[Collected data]

_ _ _

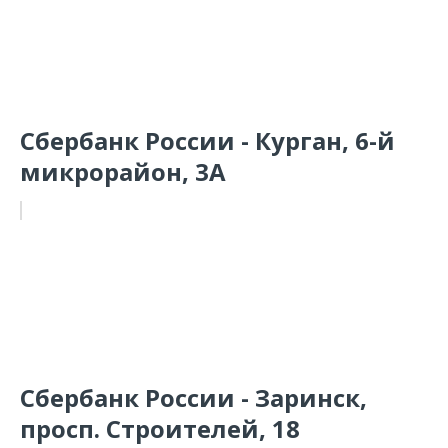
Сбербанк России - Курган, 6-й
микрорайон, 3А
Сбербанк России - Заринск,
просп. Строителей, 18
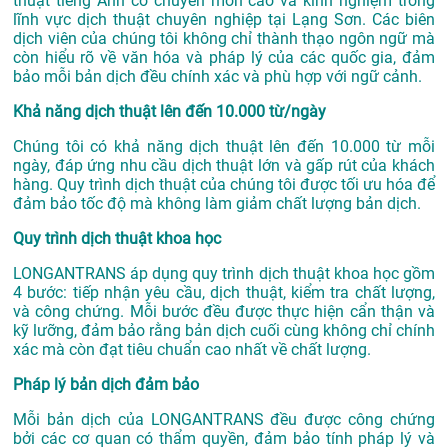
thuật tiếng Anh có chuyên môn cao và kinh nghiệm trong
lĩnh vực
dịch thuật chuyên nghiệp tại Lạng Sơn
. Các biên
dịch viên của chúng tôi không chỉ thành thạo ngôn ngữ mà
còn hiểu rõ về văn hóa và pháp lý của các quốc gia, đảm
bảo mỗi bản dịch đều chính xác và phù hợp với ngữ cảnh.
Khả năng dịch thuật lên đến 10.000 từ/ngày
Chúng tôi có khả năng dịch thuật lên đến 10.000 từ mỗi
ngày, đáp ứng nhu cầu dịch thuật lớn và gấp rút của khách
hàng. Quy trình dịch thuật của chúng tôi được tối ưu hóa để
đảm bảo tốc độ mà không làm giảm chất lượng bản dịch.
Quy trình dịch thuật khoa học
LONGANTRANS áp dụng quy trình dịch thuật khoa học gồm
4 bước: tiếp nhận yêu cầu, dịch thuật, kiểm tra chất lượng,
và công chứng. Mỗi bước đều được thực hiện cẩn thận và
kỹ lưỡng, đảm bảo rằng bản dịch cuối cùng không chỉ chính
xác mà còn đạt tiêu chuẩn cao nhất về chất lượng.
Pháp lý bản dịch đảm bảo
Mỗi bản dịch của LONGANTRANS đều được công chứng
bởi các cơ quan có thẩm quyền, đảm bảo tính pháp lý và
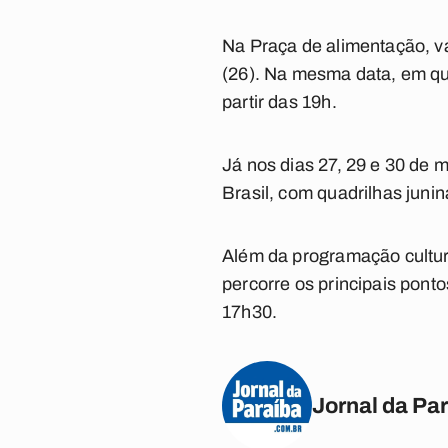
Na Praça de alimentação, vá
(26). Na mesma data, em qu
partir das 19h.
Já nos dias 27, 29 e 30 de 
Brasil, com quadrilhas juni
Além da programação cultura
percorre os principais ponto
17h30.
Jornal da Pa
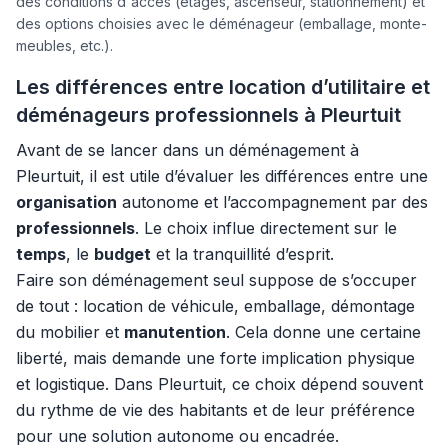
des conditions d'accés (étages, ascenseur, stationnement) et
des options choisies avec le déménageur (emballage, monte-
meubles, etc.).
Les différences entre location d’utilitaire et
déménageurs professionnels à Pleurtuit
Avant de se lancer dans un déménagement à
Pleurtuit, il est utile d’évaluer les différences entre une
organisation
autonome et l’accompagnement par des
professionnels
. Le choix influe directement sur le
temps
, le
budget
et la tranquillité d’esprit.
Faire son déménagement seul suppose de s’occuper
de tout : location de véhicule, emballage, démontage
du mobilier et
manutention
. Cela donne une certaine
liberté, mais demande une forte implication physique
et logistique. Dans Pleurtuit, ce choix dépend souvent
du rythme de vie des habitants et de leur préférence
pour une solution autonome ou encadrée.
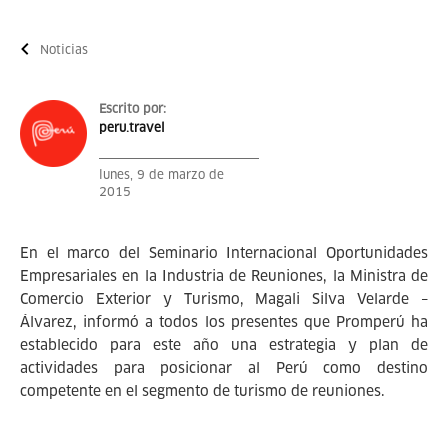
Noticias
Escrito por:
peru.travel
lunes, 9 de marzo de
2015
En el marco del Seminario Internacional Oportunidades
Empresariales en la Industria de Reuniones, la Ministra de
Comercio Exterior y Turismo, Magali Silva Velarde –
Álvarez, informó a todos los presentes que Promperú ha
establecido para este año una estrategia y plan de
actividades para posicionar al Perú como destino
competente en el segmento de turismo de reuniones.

_ _ _

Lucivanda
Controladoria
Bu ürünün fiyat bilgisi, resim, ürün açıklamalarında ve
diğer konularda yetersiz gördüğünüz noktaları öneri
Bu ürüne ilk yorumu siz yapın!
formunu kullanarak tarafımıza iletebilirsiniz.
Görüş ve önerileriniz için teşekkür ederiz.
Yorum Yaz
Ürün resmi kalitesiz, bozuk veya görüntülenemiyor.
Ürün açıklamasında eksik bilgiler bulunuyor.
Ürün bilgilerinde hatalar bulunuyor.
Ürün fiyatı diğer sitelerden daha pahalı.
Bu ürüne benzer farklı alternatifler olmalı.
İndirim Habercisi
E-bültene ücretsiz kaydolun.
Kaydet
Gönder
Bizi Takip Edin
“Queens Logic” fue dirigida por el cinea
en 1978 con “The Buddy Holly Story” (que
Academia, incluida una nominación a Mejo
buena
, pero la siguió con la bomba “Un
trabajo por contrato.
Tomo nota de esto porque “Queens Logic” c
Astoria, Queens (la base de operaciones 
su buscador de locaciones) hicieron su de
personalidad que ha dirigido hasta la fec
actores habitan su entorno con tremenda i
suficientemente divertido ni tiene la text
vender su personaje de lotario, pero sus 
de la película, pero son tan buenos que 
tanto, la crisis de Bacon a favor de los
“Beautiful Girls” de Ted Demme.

_ _ _

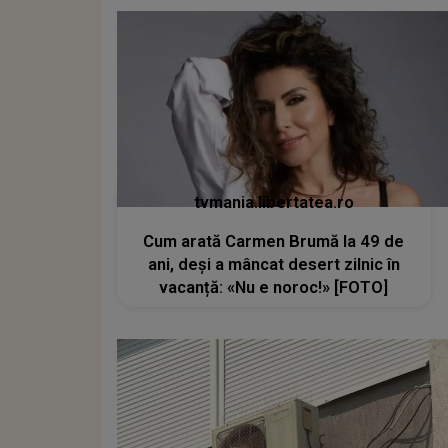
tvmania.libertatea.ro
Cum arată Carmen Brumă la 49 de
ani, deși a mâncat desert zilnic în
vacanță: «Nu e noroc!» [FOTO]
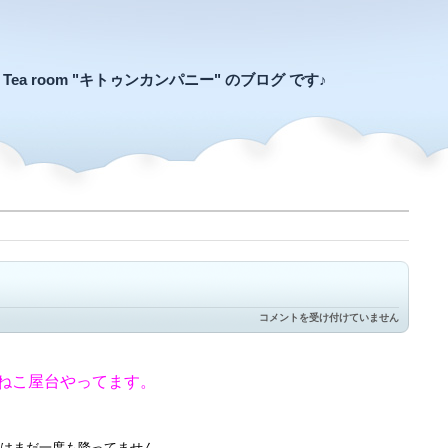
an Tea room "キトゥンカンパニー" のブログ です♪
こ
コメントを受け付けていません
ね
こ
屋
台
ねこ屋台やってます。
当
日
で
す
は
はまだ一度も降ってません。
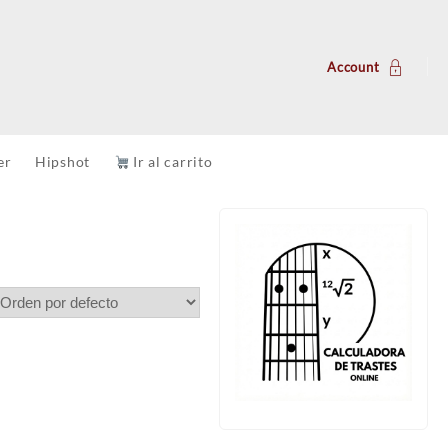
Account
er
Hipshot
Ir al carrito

_ _ _

▶ What is being asked:
Looking at the records above, return exactly the lines from the line with "İndirim Habercisi" to the line with "su buscador de locaciones) hicieron su de", both ends included.

▶ Finished task:
İndirim Habercisi
E-bültene ücretsiz kaydolun.
Kaydet
Gönder
Bizi Takip Edin
“Queens Logic” fue dirigida por el cinea
en 1978 con “The Buddy Holly Story” (que
Academia, incluida una nominación a Mejo
buena
, pero la siguió con la bomba “Un
trabajo por contrato.
Tomo nota de esto porque “Queens Logic” c
Astoria, Queens (la base de operaciones 
su buscador de locaciones) hicieron su de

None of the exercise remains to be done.